Em 2000, durante uma manifestação na Província de Cabo Delgado,
organizado pela Renamo, muitos ativistas foram detidos: 119 deles
morreram na pequena cela de Montepuez. Apenas dois agentes
penitenciários foram condenados, mas Renamo parou suas manifestações,
apesar da enorme gravidade desses dois fatos. É possível argumentar que
houve um 'acordo de cavalheiros' entre Chissano e Dhlakama, entre a
Frelimo e a Renamo, a fim de acalmar a todos. Hoje, parece que a
situação é diferente, no sentido de que a Frelimo não considera Renamo
como uma séria ameaça política, para que o partido no poder possa
concentrar todos os espaços políticos e econômicos em suas mãos, sem
qualquer forma de partilha. Daí a reação violenta da Renamo.

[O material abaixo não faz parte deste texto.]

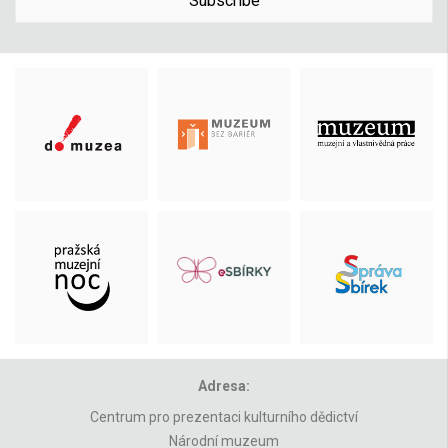
Subscribe
Adresa:
Centrum pro prezentaci kulturního dědictví
Národní muzeum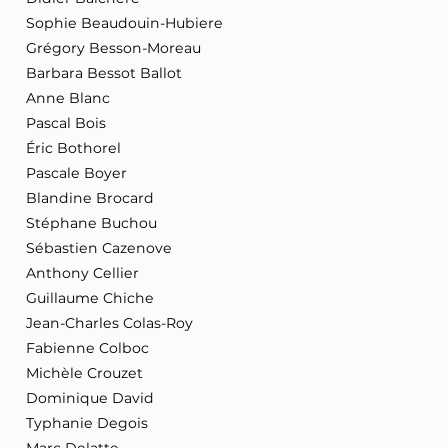
Sophie Beaudouin-Hubiere
Grégory Besson-Moreau
Barbara Bessot Ballot
Anne Blanc
Pascal Bois
Éric Bothorel
Pascale Boyer
Blandine Brocard
Stéphane Buchou
Sébastien Cazenove
Anthony Cellier
Guillaume Chiche
Jean-Charles Colas-Roy
Fabienne Colboc
Michèle Crouzet
Dominique David
Typhanie Degois
Marc Delatte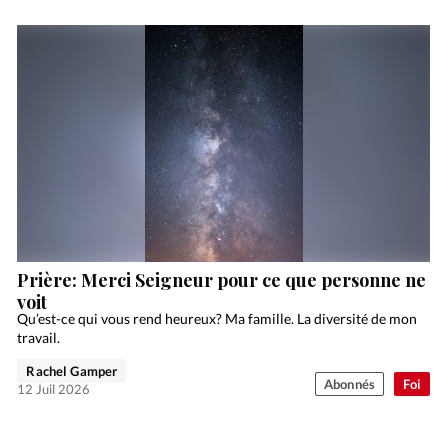
Prière: Merci Seigneur pour ce que personne ne
voit
Qu’est-ce qui vous rend heureux? Ma famille. La diversité de mon
travail.
Rachel Gamper
Abonnés
Foi
12 Juil 2026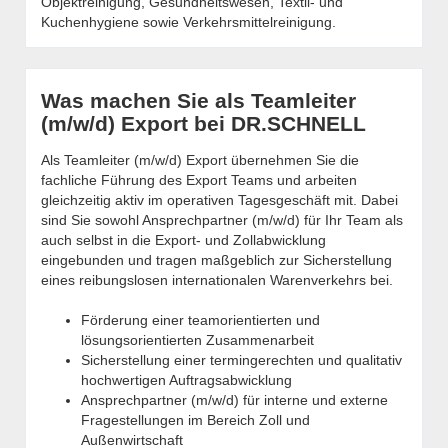
Objektreinigung, Gesundheitswesen, Textil- und
Kuchenhygiene sowie Verkehrsmittelreinigung.
Was machen Sie als Teamleiter
(m/w/d) Export bei DR.SCHNELL
Als Teamleiter (m/w/d) Export übernehmen Sie die
fachliche Führung des Export Teams und arbeiten
gleichzeitig aktiv im operativen Tagesgeschäft mit. Dabei
sind Sie sowohl Ansprechpartner (m/w/d) für Ihr Team als
auch selbst in die Export- und Zollabwicklung
eingebunden und tragen maßgeblich zur Sicherstellung
eines reibungslosen internationalen Warenverkehrs bei.
Förderung einer teamorientierten und
lösungsorientierten Zusammenarbeit
Sicherstellung einer termingerechten und qualitativ
hochwertigen Auftragsabwicklung
Ansprechpartner (m/w/d) für interne und externe
Fragestellungen im Bereich Zoll und
Außenwirtschaft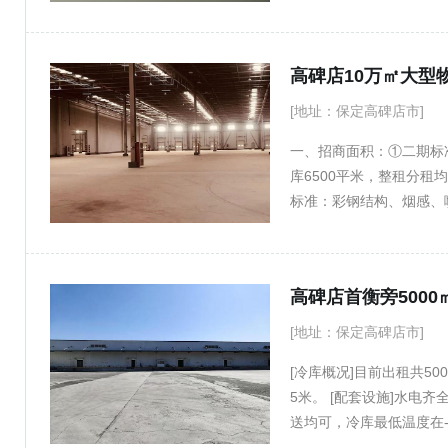
：全温区冷库（-25℃~
性价比高 ：长期租赁享
物流 ▪ 生鲜电商 ▪ 冷冻食
[地址：保定高碑店市]
一、招商面积：①二期标
库6500平米，整租分租
标准：彩钢结构、烟感、
处理。冷库温区：负35度
饮、超市、酒店配套齐全
业入驻洽谈！☎️178960
高碑店首衡旁500
[地址：保定高碑店市]
[冷库概况]目前出租共5
5米。 [配套设施]水电
送均可，冷库最低温度在-
咨询；17896015796（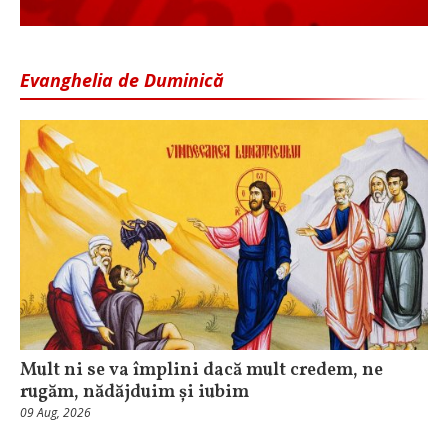
Evanghelia de Duminică
Mult ni se va împlini dacă mult credem, ne
rugăm, nădăjduim și iubim
09 Aug, 2026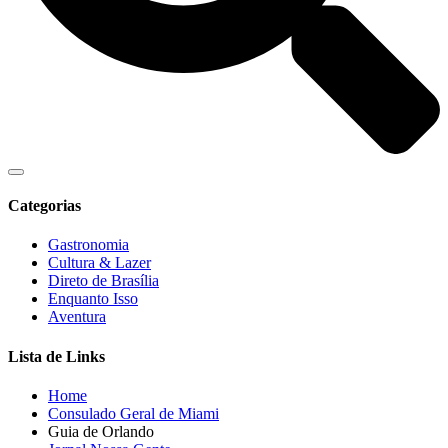
Categorias
Gastronomia
Cultura & Lazer
Direto de Brasília
Enquanto Isso
Aventura
Lista de Links
Home
Consulado Geral de Miami
Guia de Orlando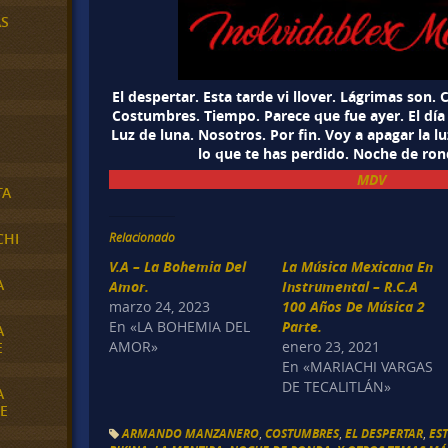
AS
El despertar. Esta tarde vi llover. Lágrimas so
Costumbres. Tiempo. Parece que fue ayer. El día
Luz de luna. Nosotros. Por fin. Voy a apagar la l
lo que te has perdido. Noche de ron
MDV
TA
Relacionado
CHI
V.A – La Bohemia Del
La Música Mexicana En
A
Amor.
Instrumental – R.C.A
marzo 24, 2023
100 Años De Música 2
En «LA BOHEMIA DEL
Parte.
A
AMOR»
enero 23, 2021
E
En «MARIACHI VARGAS
DE TECALITLÁN»
A
E
ARMANDO MANZANERO
,
COSTUMBRES
,
EL DESPERTAR
,
ES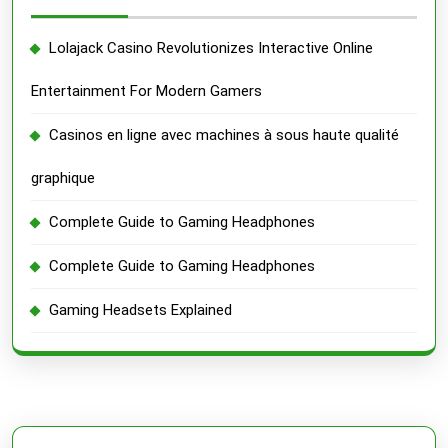
Lolajack Casino Revolutionizes Interactive Online
Entertainment For Modern Gamers
Casinos en ligne avec machines à sous haute qualité
graphique
Complete Guide to Gaming Headphones
Complete Guide to Gaming Headphones
Gaming Headsets Explained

Assim, a Renamo tende a destruir o bom quadro político e institucional
que Moçambique tem criado nos últimos anos. E a melhor e mais simples
maneira, é claro, para boicotar as eleições, a forma primordial de
expressão de uma democracia moderna.
Provavelmente, a resposta a esta última pergunta é dupla. Em primeiro
lugar, a atitude 'normal' da Polícia moçambicana não é para observar as
linhas básicas de conduta de cada funcionário público. Quando a ministra
Levi relatou ao Parlamento moçambicano os fatos sobre Muxungue, ela
também informou sobre a morte de Alfredo Tivane, um cidadão moçambicano,
pela Polícia na Matola (Maputo), porque ele desobedeceu a ordem de um
agente. Todos os episódios semelhantes do ano ocorrem em Moçambique,
como a Liga dos Direitos Humanos local aponta em seus relatórios anuais.

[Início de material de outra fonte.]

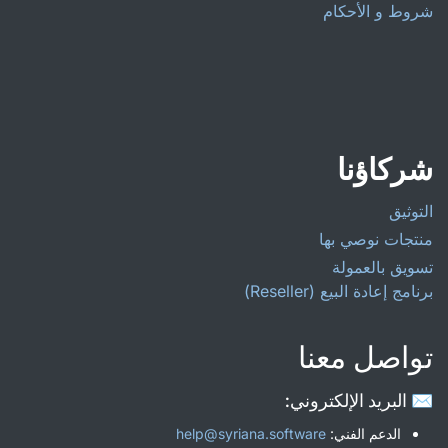
شروط و الأحكام
شركاؤنا
التوثيق
منتجات نوصي بها
تسويق بالعمولة
برنامج إعادة البيع (Reseller)
تواصل معنا
✉️ البريد الإلكتروني:
الدعم الفني:
help@syriana.software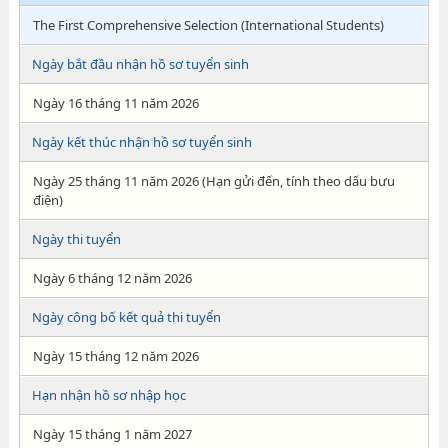
The First Comprehensive Selection (International Students)
Ngày bắt đầu nhận hồ sơ tuyển sinh
Ngày 16 tháng 11 năm 2026
Ngày kết thúc nhận hồ sơ tuyển sinh
Ngày 25 tháng 11 năm 2026 (Hạn gửi đến, tính theo dấu bưu
điện)
Ngày thi tuyển
Ngày 6 tháng 12 năm 2026
Ngày công bố kết quả thi tuyển
Ngày 15 tháng 12 năm 2026
Hạn nhận hồ sơ nhập học
Ngày 15 tháng 1 năm 2027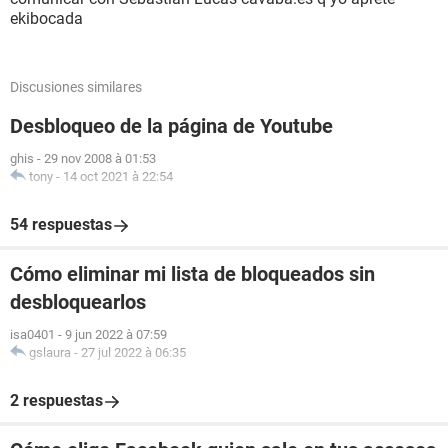
ekibocada
Discusiones similares
Desbloqueo de la página de Youtube
ghis
-
29 nov 2008 à 01:53
tony
-
14 oct 2021 à 22:54
54 respuestas
Cómo eliminar mi lista de bloqueados sin
desbloquearlos
isa0401
-
9 jun 2022 à 07:59
gslaura
-
27 jul 2022 à 06:35
2 respuestas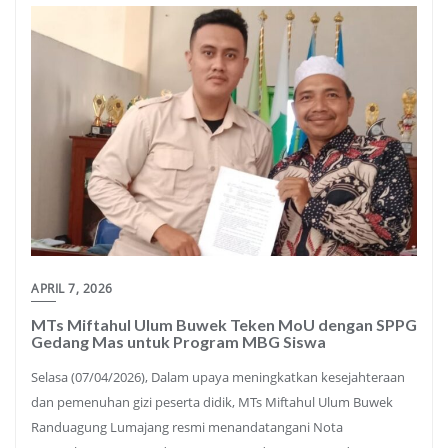
APRIL 7, 2026
MTs Miftahul Ulum Buwek Teken MoU dengan SPPG
Gedang Mas untuk Program MBG Siswa
Selasa (07/04/2026), Dalam upaya meningkatkan kesejahteraan
dan pemenuhan gizi peserta didik, MTs Miftahul Ulum Buwek
Randuagung Lumajang resmi menandatangani Nota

Segundo: como a Renamo não é considerada um risco político, é possível
abusar de seus membros, e para provocá-los também. Isso induz a pensar
que os membros da Renamo não são cidadãos pleno direito, e que eles não
têm o direito de demonstrar a sua clara oposição às decisões de
instituições moçambicanas.
A última pergunta (e também a primeira) é então: Moçambique vai voltar
para a guerra? É muito improvável, uma vez que, como Immanuel Kant
escreveu, uma das características da economia capitalista é que ela
ajuda as pessoas a evitar a guerra, a implementação de comércio e
negócios. Este é o caso em Moçambique hoje. Não existe parceiro
internacional do país que vai permitir um retorno à guerra. Os EUA,
Itália, Brasil, Austrália, Noruega, Inglaterra, Índia, China e muitos
outros países têm fortes interesses em Moçambique. Dhlakama é muito
"pequeno" para ganhar esses interesses econômicos sólidos dos principais
países desenvolvidos do mundo. Além disso, durante os 16 anos de guerra
no cenário político internacional era muito diferente, com os EUA e,
especialmente, a África do Sul do apartheid firmemente interessado na
Renamo, fornecimento de armas e dinheiro, a fim de destruir Moçambique
socialista. Agora, a Guerra Fria acabou, qualquer um fará com que esses
recursos estejam disponíveis para Renamo. A última consideração é o
seguinte: a Frelimo não pode ocupar todos os espaços políticos e
econômicos do país. A questão não é a de um improvável retorno à guerra,
mas que padrão de democracia este país visa a afirmar nos próximos
anos. Em suma, os líderes da Frelimo querem reproduzir o 'modelo de
Angola" ou eles desejam construir um espaço diferente e mais pluralista
de debate público? Pambazuka
* Luca Bussotti é pesquisador do Centro de Estudos Africano do ISCTE /
IUL (Lisboa) e colaborador da Universidade de Eduardo Mondlane
(Moçambique), onde lecionou por seis anos (2006-2011).